Write the entries out exactly. Any images they hold stay out of the copy.

▶ [Task material]
>>>>>

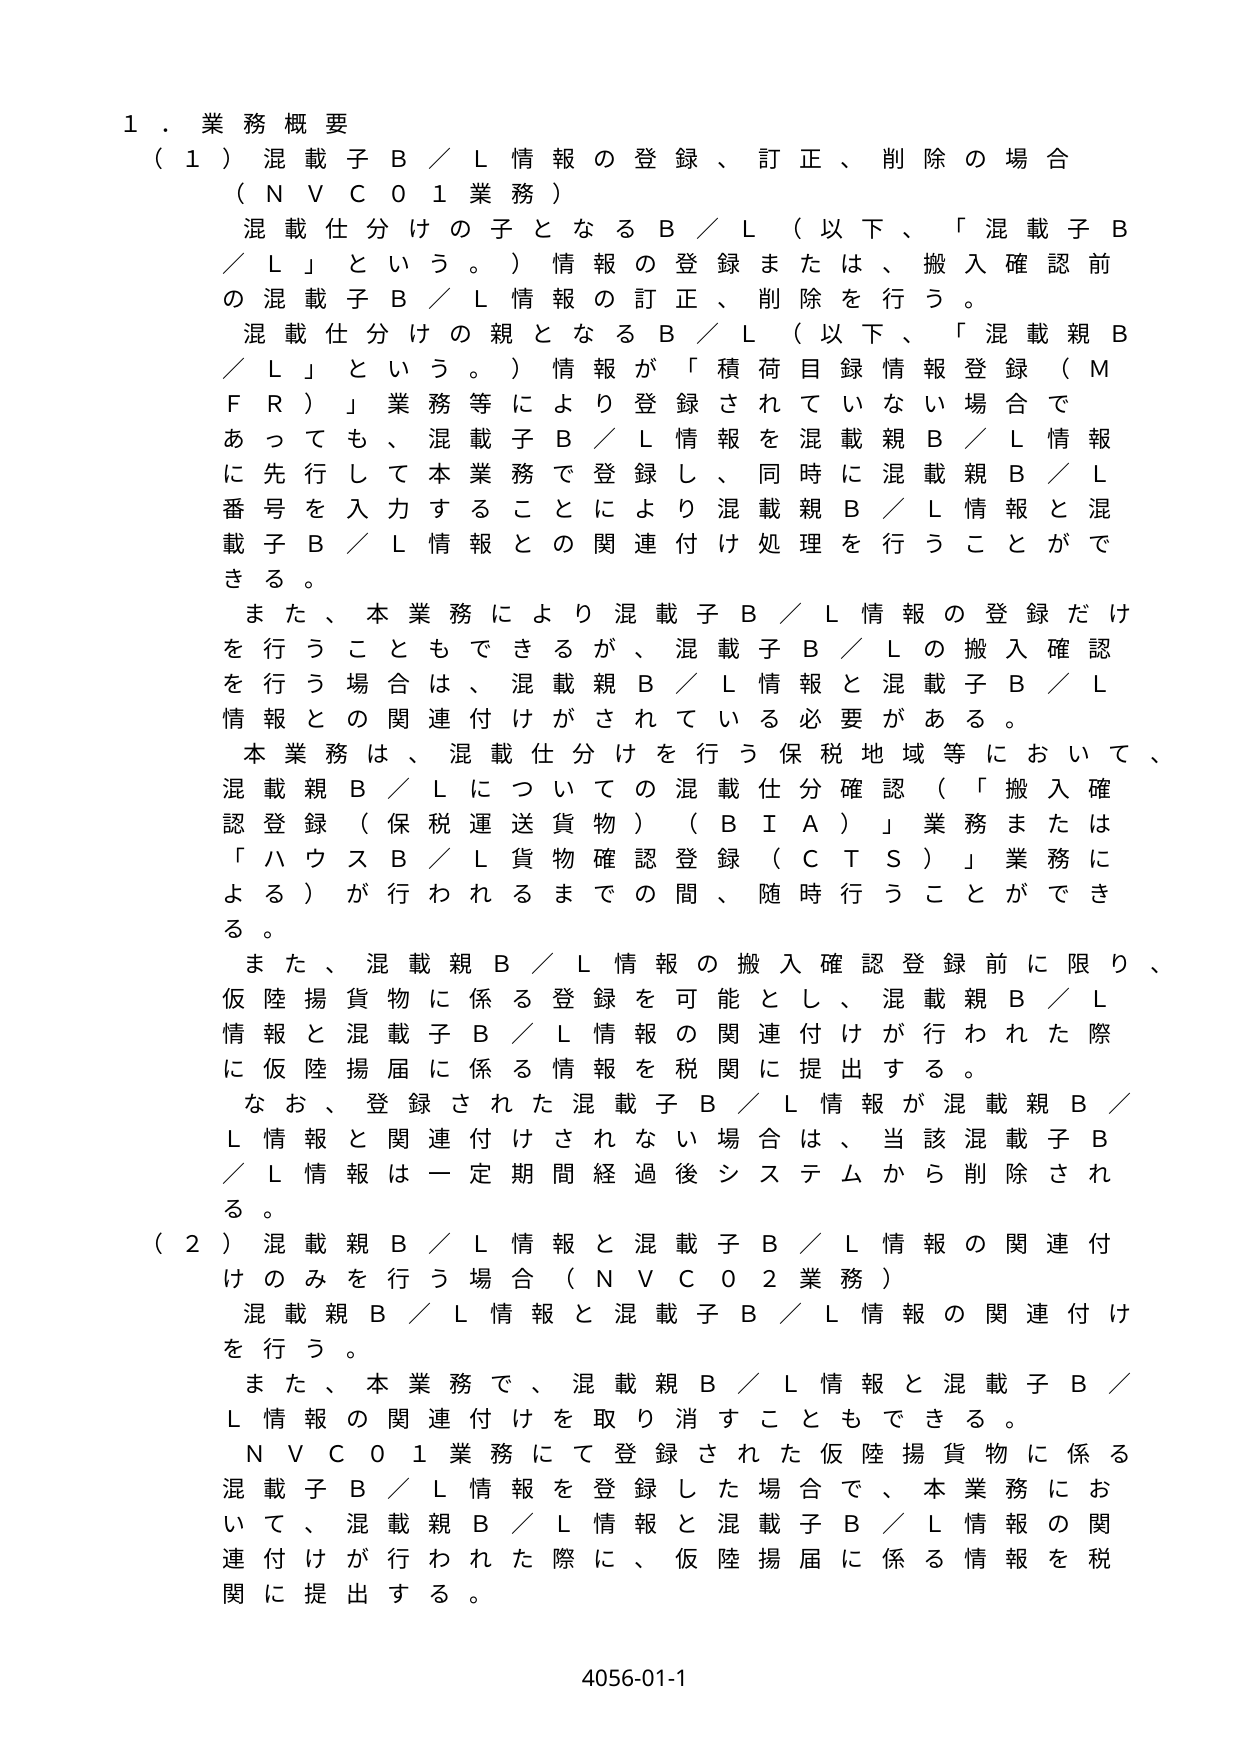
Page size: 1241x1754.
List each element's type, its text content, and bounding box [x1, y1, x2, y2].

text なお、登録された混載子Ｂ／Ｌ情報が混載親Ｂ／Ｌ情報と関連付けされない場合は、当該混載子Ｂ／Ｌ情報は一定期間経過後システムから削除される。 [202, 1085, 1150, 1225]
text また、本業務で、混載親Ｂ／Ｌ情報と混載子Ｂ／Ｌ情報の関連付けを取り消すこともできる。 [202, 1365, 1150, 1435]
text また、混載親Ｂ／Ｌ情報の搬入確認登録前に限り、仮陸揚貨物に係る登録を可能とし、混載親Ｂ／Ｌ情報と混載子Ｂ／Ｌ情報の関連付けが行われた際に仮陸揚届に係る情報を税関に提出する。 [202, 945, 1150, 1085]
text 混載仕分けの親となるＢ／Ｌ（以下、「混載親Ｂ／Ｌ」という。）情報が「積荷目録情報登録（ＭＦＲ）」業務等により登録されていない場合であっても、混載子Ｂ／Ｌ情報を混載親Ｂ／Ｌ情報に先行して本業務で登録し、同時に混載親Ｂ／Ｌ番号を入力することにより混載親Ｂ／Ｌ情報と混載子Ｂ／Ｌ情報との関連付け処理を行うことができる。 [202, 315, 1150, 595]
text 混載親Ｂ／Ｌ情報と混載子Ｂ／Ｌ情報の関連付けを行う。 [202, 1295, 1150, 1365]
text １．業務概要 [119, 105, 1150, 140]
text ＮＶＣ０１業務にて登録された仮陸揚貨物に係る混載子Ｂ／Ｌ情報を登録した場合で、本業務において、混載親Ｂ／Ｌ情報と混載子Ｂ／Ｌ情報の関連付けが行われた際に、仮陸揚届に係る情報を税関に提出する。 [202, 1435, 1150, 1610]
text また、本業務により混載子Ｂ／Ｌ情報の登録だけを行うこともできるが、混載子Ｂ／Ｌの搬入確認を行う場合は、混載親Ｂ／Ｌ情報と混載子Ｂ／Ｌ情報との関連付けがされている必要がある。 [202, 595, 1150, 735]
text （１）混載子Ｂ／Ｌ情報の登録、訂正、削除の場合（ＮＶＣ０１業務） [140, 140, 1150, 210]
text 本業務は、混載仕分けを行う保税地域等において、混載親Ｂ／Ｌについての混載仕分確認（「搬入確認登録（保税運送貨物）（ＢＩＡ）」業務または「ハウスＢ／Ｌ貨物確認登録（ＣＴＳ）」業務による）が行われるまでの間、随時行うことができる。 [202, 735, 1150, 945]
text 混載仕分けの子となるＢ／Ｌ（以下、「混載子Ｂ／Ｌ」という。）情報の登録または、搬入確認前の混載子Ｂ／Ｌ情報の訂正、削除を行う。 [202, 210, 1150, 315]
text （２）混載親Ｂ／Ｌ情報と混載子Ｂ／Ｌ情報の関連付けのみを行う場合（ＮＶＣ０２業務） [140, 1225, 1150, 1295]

<<<<<

▶ [Task solution]
Page size: 1241x1754.
List each element's type, its text content, and bounding box [x1, y1, x2, y2].

text なお、登録された混載子Ｂ／Ｌ情報が混載親Ｂ／Ｌ情報と関連付けされない場合は、当該混載子Ｂ／Ｌ情報は一定期間経過後システムから削除される。 [202, 1085, 1150, 1225]
text また、本業務で、混載親Ｂ／Ｌ情報と混載子Ｂ／Ｌ情報の関連付けを取り消すこともできる。 [202, 1365, 1150, 1435]
text また、混載親Ｂ／Ｌ情報の搬入確認登録前に限り、仮陸揚貨物に係る登録を可能とし、混載親Ｂ／Ｌ情報と混載子Ｂ／Ｌ情報の関連付けが行われた際に仮陸揚届に係る情報を税関に提出する。 [202, 945, 1150, 1085]
text 混載仕分けの親となるＢ／Ｌ（以下、「混載親Ｂ／Ｌ」という。）情報が「積荷目録情報登録（ＭＦＲ）」業務等により登録されていない場合であっても、混載子Ｂ／Ｌ情報を混載親Ｂ／Ｌ情報に先行して本業務で登録し、同時に混載親Ｂ／Ｌ番号を入力することにより混載親Ｂ／Ｌ情報と混載子Ｂ／Ｌ情報との関連付け処理を行うことができる。 [202, 315, 1150, 595]
text 混載親Ｂ／Ｌ情報と混載子Ｂ／Ｌ情報の関連付けを行う。 [202, 1295, 1150, 1365]
text １．業務概要 [119, 105, 1150, 140]
text ＮＶＣ０１業務にて登録された仮陸揚貨物に係る混載子Ｂ／Ｌ情報を登録した場合で、本業務において、混載親Ｂ／Ｌ情報と混載子Ｂ／Ｌ情報の関連付けが行われた際に、仮陸揚届に係る情報を税関に提出する。 [202, 1435, 1150, 1610]
text また、本業務により混載子Ｂ／Ｌ情報の登録だけを行うこともできるが、混載子Ｂ／Ｌの搬入確認を行う場合は、混載親Ｂ／Ｌ情報と混載子Ｂ／Ｌ情報との関連付けがされている必要がある。 [202, 595, 1150, 735]
text （１）混載子Ｂ／Ｌ情報の登録、訂正、削除の場合（ＮＶＣ０１業務） [140, 140, 1150, 210]
text 本業務は、混載仕分けを行う保税地域等において、混載親Ｂ／Ｌについての混載仕分確認（「搬入確認登録（保税運送貨物）（ＢＩＡ）」業務または「ハウスＢ／Ｌ貨物確認登録（ＣＴＳ）」業務による）が行われるまでの間、随時行うことができる。 [202, 735, 1150, 945]
text 混載仕分けの子となるＢ／Ｌ（以下、「混載子Ｂ／Ｌ」という。）情報の登録または、搬入確認前の混載子Ｂ／Ｌ情報の訂正、削除を行う。 [202, 210, 1150, 315]
text （２）混載親Ｂ／Ｌ情報と混載子Ｂ／Ｌ情報の関連付けのみを行う場合（ＮＶＣ０２業務） [140, 1225, 1150, 1295]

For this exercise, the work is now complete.